In other words, as the theory goes, platforms are not restricting speech when they throttle a social media poster’s otherwise benign content, including via recommendations. This kind of soft censorship is still censorship. Likewise, manual and algorithmic interventions that reduce the reach of content—including filtering content from recommendations—are analogous to other interventions, such as content removals, in that they still restrict the poster’s legitimate speech.
The U.S. Supreme Court has also recognized that the First Amendment protects both speakers and their audiences. In Virginia State Board of Pharmacy v. Virginia Citizens Consumer Council, Justice Harry Blackmun, writing for the majority, stated, “[w]e are aware of no general principle that freedom of speech may be abridged when the speaker’s listeners could come by his message by some other means, such as seeking him out and asking him what it is.”
Senator Cruz concluded his letter by saying, “this letter also serves as a formal request to preserve any and all documents and information, inclusive of e-mails, text messages, internal message system messages, calls, logs of meetings, and internal memoranda, related to the development, deployment, scope, and impact of any current, former, or planned recommendation systems on your platforms.”
As part of his investigation, Sen. Cruz is asking for Meta, Google, Twitter, and TikTok to provide information and documents regarding the scope of these companies’ content recommendation systems, the effect on distribution of content, manual intervention into the recommendations process, how political speech is treated, and what protocols for transparency and due process currently exist regarding these algorithms.

Background:
Many Americans are rightly concerned about Big Tech’s pervasive deployment of viewpoint censorship online. As the technology has evolved, so too has the arsenal of tools by which social media companies can conduct censorship.
In addition to deleting content and accounts, companies like Meta, Google, Twitter, and TikTok also do things like:
Placing users in so-called “jail” for posting content that offends,
Shadow-banning users so that their posts are not seen by others,
Pushing users’ content down in ranked feeds, and
Removing users and their content from recommendations.

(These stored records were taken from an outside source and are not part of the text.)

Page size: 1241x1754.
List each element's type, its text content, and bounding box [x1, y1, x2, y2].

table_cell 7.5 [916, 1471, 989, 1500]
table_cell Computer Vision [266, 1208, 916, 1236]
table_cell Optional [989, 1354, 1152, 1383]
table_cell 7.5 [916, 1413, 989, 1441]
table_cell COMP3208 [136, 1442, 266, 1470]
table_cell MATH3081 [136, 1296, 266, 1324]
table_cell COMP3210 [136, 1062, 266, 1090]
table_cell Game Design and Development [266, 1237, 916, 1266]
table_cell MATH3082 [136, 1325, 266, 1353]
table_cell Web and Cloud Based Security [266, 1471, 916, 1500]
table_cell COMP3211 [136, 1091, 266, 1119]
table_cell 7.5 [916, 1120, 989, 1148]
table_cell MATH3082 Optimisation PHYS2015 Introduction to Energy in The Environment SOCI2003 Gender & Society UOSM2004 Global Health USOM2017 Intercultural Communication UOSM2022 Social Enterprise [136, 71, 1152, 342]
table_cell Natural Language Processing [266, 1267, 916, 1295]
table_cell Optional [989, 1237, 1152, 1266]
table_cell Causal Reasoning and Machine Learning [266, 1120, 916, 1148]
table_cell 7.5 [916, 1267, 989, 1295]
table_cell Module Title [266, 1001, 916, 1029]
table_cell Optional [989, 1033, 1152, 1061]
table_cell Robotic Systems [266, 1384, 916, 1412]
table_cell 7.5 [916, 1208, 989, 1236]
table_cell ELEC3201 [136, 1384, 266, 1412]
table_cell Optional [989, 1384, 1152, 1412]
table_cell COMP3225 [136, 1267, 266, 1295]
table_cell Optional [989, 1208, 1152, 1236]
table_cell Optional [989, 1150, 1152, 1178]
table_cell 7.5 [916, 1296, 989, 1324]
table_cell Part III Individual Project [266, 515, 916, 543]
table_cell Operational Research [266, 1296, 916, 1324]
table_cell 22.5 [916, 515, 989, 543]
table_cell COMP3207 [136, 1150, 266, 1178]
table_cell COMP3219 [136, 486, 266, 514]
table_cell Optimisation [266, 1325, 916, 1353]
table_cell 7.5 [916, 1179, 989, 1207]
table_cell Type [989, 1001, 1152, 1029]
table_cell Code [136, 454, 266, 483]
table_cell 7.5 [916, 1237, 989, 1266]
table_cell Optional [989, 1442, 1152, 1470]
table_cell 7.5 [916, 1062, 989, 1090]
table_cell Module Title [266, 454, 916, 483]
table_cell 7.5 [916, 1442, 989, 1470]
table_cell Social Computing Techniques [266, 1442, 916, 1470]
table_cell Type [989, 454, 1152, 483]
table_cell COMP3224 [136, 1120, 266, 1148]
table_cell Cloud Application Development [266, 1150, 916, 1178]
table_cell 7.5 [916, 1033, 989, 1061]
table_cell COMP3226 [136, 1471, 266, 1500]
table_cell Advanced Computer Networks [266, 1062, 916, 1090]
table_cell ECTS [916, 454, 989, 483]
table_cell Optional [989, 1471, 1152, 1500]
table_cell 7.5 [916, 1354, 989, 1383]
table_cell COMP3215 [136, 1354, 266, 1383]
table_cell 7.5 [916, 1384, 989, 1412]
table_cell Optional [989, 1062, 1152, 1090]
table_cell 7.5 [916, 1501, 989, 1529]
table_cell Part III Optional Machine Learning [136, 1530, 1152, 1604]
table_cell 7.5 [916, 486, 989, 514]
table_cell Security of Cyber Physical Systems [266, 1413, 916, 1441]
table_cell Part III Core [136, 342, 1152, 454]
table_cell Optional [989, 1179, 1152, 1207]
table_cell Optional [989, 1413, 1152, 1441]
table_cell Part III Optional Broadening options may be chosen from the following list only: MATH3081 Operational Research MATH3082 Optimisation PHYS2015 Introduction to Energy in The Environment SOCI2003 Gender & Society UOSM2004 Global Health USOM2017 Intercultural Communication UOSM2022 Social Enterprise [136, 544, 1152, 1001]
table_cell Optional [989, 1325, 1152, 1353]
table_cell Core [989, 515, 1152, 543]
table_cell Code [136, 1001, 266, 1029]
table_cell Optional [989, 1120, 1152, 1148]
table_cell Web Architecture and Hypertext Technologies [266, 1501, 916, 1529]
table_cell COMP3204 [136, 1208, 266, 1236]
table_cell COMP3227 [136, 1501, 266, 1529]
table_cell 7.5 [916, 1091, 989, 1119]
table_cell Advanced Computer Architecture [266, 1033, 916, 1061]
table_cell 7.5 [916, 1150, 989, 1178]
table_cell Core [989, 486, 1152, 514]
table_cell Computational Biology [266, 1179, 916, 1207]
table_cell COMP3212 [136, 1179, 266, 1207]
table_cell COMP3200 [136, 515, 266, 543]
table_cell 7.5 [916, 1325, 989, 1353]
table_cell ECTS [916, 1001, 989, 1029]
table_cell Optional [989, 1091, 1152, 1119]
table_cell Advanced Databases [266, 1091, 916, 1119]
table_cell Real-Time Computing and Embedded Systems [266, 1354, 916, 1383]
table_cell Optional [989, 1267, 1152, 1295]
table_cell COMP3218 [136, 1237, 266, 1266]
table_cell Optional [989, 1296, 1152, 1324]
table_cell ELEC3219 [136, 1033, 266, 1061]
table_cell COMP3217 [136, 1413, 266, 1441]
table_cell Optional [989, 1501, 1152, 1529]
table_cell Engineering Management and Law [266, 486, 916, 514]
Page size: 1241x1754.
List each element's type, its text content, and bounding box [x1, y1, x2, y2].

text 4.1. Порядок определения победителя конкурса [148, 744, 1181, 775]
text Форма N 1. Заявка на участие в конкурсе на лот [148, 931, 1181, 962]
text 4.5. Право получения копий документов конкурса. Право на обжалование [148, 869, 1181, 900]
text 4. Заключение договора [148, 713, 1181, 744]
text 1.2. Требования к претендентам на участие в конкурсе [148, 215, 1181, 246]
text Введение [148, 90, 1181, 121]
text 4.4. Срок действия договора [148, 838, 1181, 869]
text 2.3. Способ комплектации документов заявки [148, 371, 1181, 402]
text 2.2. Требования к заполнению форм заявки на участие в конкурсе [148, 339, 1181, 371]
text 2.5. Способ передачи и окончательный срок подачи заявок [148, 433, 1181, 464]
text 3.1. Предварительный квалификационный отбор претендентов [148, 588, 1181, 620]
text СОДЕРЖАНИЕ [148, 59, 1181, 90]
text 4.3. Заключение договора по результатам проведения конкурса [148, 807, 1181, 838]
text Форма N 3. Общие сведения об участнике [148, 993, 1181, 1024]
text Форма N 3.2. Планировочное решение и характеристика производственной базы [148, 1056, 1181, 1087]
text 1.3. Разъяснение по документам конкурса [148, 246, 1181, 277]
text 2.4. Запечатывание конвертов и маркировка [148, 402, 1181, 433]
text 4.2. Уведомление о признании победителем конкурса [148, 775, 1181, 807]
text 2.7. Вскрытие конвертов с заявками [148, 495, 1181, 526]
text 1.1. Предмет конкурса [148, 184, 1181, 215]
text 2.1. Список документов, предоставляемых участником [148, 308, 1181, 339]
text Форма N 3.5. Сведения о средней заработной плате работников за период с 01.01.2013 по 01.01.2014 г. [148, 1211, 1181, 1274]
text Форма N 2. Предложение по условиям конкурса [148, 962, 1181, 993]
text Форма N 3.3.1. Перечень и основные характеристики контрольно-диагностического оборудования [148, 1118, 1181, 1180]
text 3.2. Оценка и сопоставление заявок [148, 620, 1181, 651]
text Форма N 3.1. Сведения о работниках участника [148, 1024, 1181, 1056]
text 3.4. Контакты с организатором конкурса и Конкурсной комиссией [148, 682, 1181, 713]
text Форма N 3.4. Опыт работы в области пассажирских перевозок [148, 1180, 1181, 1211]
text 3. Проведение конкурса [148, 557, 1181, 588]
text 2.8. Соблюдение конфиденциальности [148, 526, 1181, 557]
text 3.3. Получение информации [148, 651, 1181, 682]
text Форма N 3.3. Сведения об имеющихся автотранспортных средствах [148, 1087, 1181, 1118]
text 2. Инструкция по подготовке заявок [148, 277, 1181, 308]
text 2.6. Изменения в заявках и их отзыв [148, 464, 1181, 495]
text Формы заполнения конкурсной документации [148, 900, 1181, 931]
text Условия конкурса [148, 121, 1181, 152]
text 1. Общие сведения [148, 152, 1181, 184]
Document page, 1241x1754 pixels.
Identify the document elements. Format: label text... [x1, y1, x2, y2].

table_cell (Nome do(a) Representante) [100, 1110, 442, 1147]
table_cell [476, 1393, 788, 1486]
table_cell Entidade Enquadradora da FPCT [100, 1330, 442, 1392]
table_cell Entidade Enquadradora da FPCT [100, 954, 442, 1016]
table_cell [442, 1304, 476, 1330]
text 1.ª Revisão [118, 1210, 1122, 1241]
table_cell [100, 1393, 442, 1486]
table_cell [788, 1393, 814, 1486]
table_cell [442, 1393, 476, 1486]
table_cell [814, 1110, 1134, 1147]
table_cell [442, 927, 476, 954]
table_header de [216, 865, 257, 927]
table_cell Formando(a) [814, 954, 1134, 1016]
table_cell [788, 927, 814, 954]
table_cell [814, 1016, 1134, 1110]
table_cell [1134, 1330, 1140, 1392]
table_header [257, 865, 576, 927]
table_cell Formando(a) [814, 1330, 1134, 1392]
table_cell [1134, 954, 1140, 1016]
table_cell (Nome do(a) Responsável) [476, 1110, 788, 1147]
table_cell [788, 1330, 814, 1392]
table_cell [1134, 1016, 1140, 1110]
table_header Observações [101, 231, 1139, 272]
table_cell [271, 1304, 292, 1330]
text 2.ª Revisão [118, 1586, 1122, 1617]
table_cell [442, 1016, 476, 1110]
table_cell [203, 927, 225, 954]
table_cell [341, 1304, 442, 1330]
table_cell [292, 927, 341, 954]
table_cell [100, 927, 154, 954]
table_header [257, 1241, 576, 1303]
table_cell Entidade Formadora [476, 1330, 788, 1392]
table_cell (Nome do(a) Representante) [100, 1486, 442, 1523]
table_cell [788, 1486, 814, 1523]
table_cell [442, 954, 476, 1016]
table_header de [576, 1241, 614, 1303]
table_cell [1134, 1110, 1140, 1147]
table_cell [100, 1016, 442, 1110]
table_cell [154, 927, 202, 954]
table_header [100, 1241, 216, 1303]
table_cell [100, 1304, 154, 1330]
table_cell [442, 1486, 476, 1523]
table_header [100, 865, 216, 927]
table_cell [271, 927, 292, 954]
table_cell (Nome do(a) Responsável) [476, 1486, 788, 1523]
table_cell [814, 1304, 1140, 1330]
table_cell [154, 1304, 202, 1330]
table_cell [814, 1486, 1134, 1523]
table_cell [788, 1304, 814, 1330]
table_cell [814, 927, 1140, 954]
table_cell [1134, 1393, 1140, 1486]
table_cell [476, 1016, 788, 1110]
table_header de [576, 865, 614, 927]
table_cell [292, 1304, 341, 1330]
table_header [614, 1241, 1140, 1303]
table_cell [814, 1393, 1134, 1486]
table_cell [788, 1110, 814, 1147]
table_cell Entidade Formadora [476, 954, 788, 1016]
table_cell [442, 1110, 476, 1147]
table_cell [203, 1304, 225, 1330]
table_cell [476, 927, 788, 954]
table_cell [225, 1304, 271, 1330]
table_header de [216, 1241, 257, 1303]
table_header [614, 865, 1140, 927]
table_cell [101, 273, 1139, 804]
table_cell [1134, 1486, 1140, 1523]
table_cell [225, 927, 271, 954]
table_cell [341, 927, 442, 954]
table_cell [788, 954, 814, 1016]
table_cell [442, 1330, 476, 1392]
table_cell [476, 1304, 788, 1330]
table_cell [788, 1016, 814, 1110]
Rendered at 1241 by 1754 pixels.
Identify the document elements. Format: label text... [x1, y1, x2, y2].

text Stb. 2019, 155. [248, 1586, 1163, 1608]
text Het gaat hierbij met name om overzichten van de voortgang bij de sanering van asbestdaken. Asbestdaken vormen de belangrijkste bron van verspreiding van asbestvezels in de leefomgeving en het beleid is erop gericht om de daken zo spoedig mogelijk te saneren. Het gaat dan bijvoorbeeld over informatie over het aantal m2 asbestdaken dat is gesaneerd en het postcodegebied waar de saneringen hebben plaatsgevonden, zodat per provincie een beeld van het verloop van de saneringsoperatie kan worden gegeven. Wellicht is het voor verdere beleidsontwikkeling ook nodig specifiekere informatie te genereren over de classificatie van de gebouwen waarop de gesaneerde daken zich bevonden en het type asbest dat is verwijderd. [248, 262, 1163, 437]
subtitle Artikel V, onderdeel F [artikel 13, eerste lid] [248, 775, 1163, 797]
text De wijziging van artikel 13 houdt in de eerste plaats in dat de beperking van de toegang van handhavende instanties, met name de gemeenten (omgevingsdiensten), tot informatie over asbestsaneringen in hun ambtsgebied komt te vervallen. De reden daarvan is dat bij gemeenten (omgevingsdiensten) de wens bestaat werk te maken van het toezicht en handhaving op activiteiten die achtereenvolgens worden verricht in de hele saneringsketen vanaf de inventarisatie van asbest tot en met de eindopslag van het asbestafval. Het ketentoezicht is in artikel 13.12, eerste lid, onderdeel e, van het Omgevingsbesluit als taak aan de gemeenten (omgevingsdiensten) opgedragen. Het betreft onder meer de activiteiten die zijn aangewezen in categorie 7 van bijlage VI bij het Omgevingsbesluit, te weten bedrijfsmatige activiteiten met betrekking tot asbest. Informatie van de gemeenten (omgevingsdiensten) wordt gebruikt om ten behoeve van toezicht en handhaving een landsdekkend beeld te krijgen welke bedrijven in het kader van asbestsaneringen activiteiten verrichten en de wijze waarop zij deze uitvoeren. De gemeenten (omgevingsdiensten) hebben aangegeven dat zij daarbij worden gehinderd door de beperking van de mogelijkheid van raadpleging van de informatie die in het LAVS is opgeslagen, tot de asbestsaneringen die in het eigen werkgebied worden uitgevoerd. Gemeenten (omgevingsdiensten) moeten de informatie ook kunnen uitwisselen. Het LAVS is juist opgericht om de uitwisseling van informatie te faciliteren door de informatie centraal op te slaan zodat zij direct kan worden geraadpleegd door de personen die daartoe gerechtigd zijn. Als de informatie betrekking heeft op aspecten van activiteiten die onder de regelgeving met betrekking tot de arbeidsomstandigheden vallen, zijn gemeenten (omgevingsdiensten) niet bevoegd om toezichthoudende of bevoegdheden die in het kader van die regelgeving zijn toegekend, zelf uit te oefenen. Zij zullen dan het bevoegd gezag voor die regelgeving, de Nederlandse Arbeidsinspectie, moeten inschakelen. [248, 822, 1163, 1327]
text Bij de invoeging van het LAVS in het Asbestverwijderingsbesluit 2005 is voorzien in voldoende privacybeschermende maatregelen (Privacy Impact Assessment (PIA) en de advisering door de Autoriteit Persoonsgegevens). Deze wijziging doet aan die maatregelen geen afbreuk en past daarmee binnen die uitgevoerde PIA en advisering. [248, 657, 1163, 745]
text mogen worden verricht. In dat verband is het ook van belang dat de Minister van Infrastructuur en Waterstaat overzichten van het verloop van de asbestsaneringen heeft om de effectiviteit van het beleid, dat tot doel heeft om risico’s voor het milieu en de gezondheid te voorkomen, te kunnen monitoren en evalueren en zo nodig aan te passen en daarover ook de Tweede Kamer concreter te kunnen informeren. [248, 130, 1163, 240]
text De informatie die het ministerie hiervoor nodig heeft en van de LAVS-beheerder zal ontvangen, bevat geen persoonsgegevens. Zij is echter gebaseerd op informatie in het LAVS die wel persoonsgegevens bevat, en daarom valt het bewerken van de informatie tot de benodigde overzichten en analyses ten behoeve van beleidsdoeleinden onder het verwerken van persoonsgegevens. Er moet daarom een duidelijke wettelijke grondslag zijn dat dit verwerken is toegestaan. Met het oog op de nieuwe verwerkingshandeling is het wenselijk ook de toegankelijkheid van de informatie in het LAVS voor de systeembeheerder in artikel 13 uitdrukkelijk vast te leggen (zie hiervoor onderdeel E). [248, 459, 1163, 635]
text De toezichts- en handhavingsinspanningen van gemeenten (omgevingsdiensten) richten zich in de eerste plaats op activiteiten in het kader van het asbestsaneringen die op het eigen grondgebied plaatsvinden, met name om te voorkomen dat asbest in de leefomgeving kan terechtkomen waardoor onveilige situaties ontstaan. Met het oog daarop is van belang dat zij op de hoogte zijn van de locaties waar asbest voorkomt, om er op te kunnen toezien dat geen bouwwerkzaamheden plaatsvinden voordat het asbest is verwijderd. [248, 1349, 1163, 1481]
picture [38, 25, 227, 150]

The suppression of speech that happens across the world’s largest social media platforms is breathtaking in its scope, near-uniformity, and sheer scale. The “Trust and Safety” apparatuses at these companies were originally brought in to tackle truly harmful and dangerous content.
Indeed, the goal of permitting some level of content moderation to keep users safe is part of the reason that Congress in 1996 passed legislation to provide a safe harbor from civil liability for “good faith” actions to restrict access to content that is “obscene, lascivious, filthy, excessively violent, harassing, or otherwise objectionable”.
Notably, nowhere does Section 230 provide a good faith carve-out for Trust and Safety teams to censor opinion. However, the moderation that “Trust and Safety” teams do today strays far outside the good faith boundaries originally prescribed in Section 230.
There are countless examples of content moderation that has explicitly targeted right-leaning—or simply not-mainstream—views:
Facebook employees routinely suppressed news stories of interest to conservatives,
Google demonetized The Federalist because of comments posted by third-party users, and
Twitter labelled factually accurate content about COVID as “misleading”.
As Sen. Cruz’s letter references, in Gonzalez v. Google, the Supreme Court has been asked to determine whether platforms are immunized under Section 230 when they make targeted recommendations of third-party content.
Previously, Sen. Cruz joined an amicus brief in the Gonzalez v. Google case arguing that courts have incorrectly expanded the scope of Section 230 immunity from civil liability, allowing Big Tech companies to escape scrutiny for their targeted recommendations.